All of the lines below are to be transcribed faithfully, with pictures excluded from the copy.

Task input START

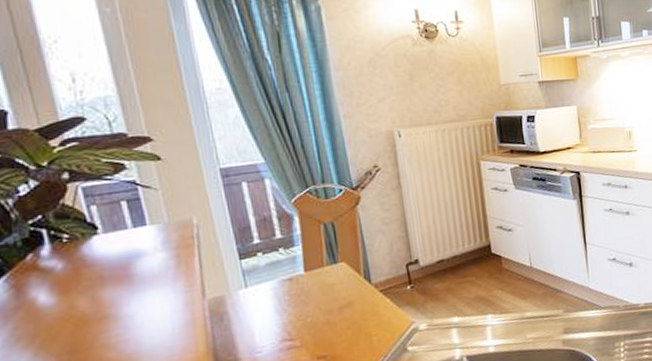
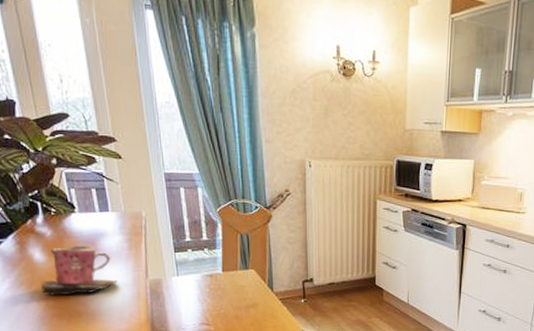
mug: none [47,273,163,348] -> present [40,245,118,295]

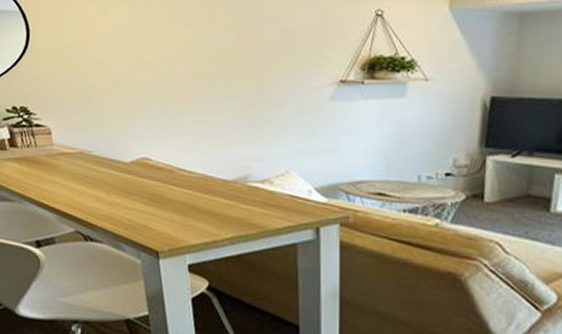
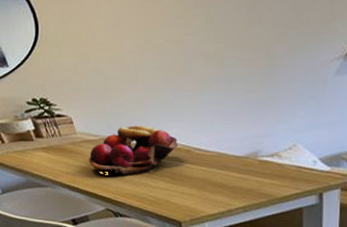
fruit basket: none [62,140,161,194] -> present [89,125,177,175]

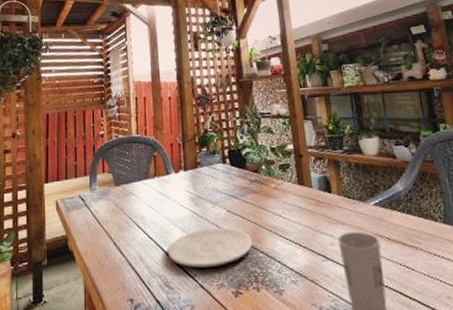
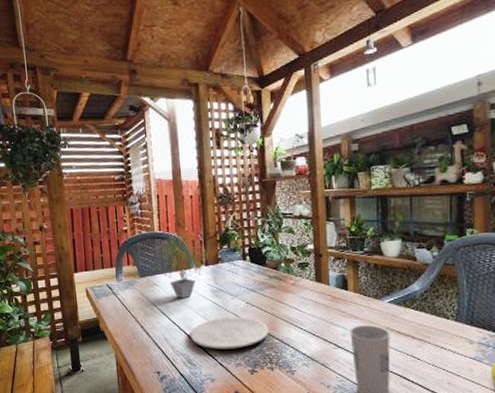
potted plant: none [132,131,187,209] -> present [155,229,208,299]

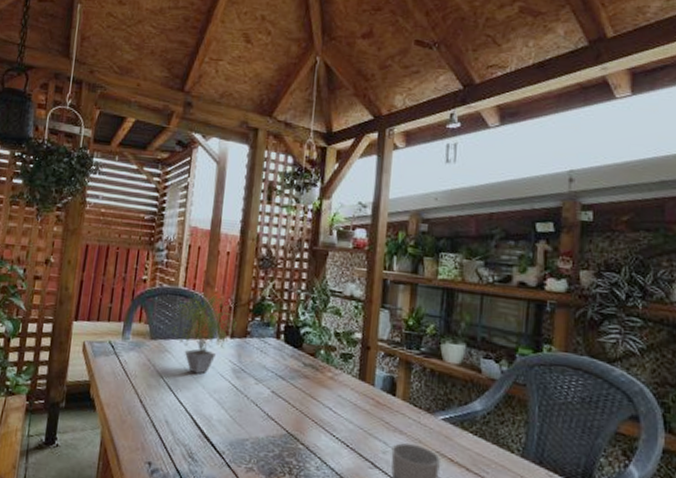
plate: present [190,317,269,350] -> none [197,405,294,449]

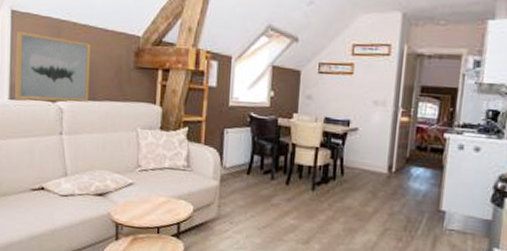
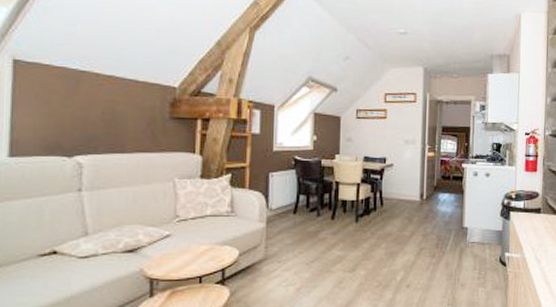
wall art: present [15,30,90,102] -> none [17,81,117,157]

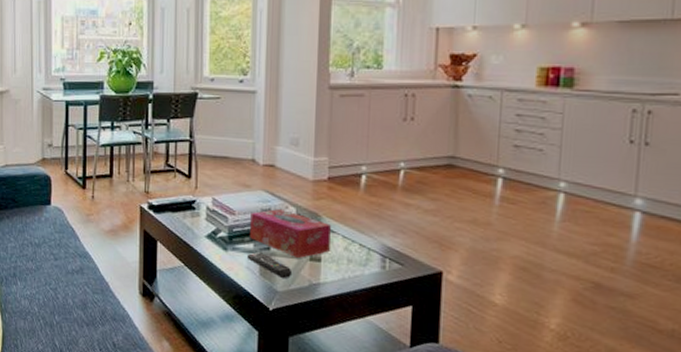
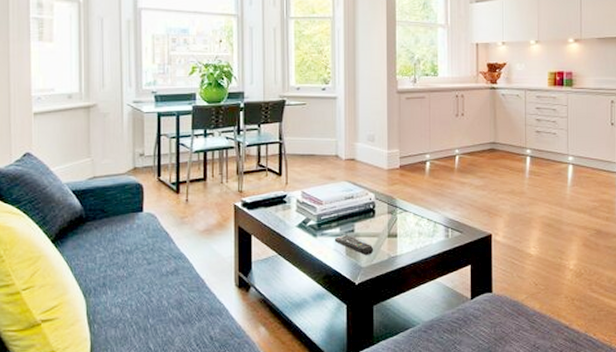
tissue box: present [250,209,331,258] -> none [336,196,404,236]

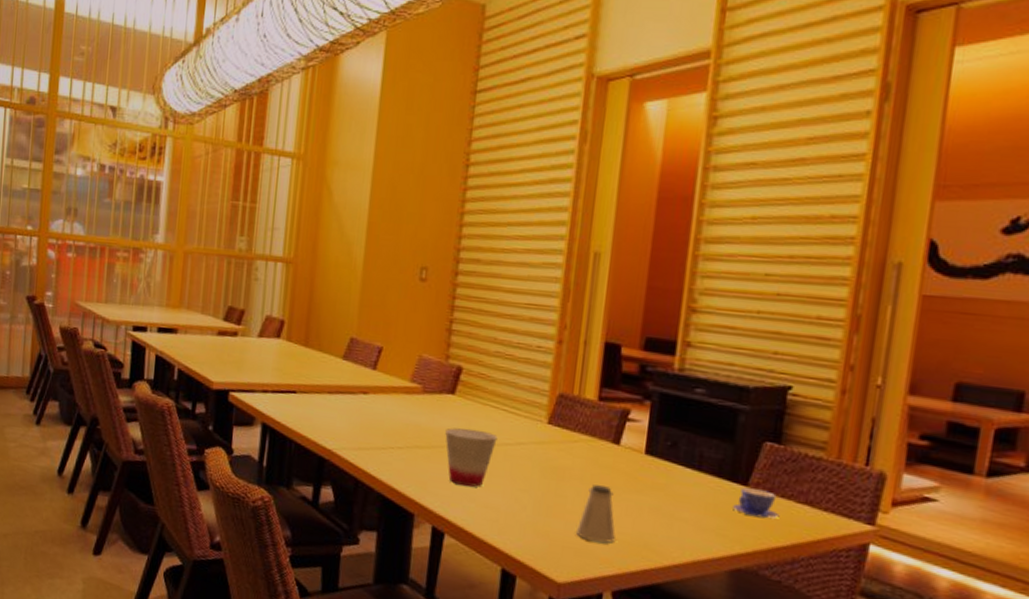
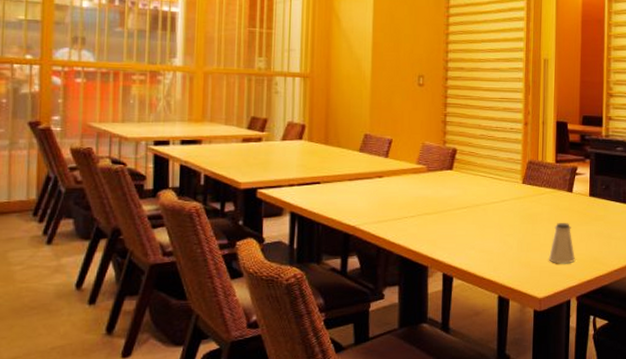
cup: present [445,428,498,487] -> none [447,194,487,239]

Task input END

Solution below>
mug: none [47,273,163,348] -> present [40,245,118,295]

fruit basket: none [62,140,161,194] -> present [89,125,177,175]

potted plant: none [132,131,187,209] -> present [155,229,208,299]

plate: present [190,317,269,350] -> none [197,405,294,449]

wall art: present [15,30,90,102] -> none [17,81,117,157]

tissue box: present [250,209,331,258] -> none [336,196,404,236]

cup: present [445,428,498,487] -> none [447,194,487,239]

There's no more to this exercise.